Michael Bau, Robert Frei, Dieter Garbe-Schoenberg, Sebastian Viehmann

ABSTRACT
Unique deposits that formed in the Precambrian oceans are the Banded Iron-Formations (BIFs) which are chemical sediments comprised of alternating layers of iron- and silica-dominated precipitates. The origin of this enigmatic banding is still debated, with most favoring a primary sedimentary and a few others arguing for a secondary diagenetic origin. We here used a high-resolution integrated multi-proxy approach and report on the Ge-Si-Fe and Th-U systematics and on the isotopic composition of Cr in exceptionally pure adjacent magnetite and metachert bands from the ~2.7 billion years old Temagami BIF, Ontario, Canada.

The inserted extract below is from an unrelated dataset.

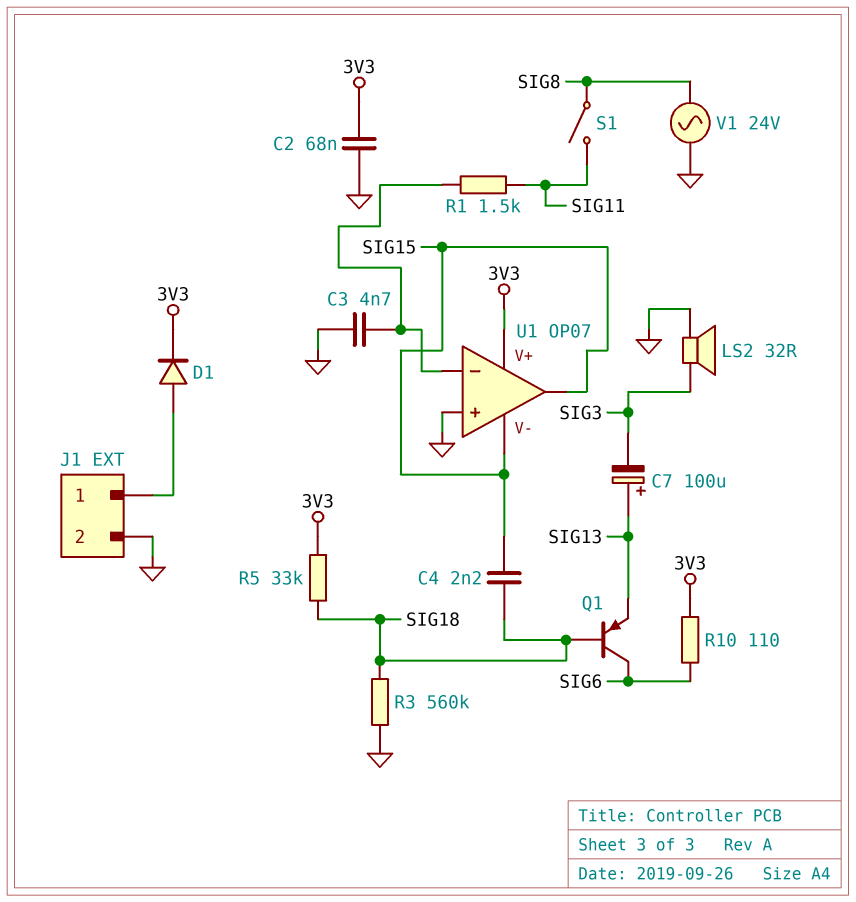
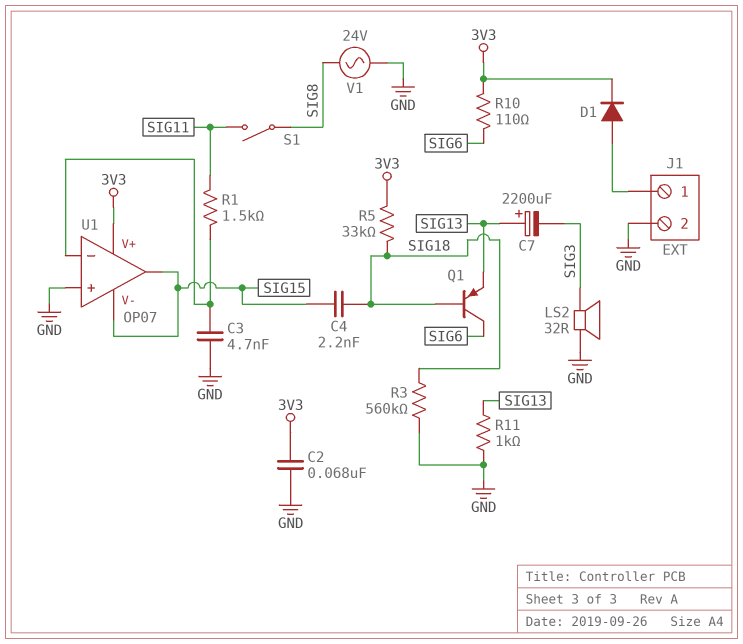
C7: 100uF (plus SIG13, minus SIG3) -> 2200uF (plus SIG13, minus SIG3)
R11: none -> 1k (GND, SIG13)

While each of the geochemical proxies alone may still be controversially discussed, our multi-proxy approach sheds new light on their applicability, as the two types of adjacent BIF bands are characterised by distinct geochemical signatures. The magnetite bands show super-crustal (i.e. fractionated) Ge/Si ratios approaching those of modern marine high-temperature hydrothermal fluids, unfractionated Th/U ratios similar to those of crustal rocks, and unfractionated Cr isotope ratios similar to "Bulk Silicate Earth". Adjacent metachert bands, however, show lower (i.e. unfractionated) Ge/Si ratios close to those of modern seawater, river water and crustal rocks, sub-crustal (i.e. fractionated) Th/U ratios and fractionated Cr isotope ratios above those of Bulk Silicate Earth. The composition of the magnetite bands suggests that the original iron-oxyhydroxide precipitated during periods when the Ge, Th, U, and Cr inventory of seawater was dominated by input from mafic crust via anoxic high-temperature hydrothermal fluids. In contrast, the composition of the metachert bands indicates that these formed during times when seawater was dominated by low-temperature riverine input from an evolved landmass that despite its Neoarchean age had provided environments for oxidative Cr and U mobilization during terrestrial weathering. This suggests that habitats with oxygenic photosynthesis may have existed almost 400 million years before the GOE. The systematic difference between the geochemical signature shown by the two types of adjacent BIF bands also demonstrates that the prominent banding of BIFs is a primary depositional feature reflecting precipitation from different watermasses and is not the result of post-depositional separation of an initially homogenous chemical sediment.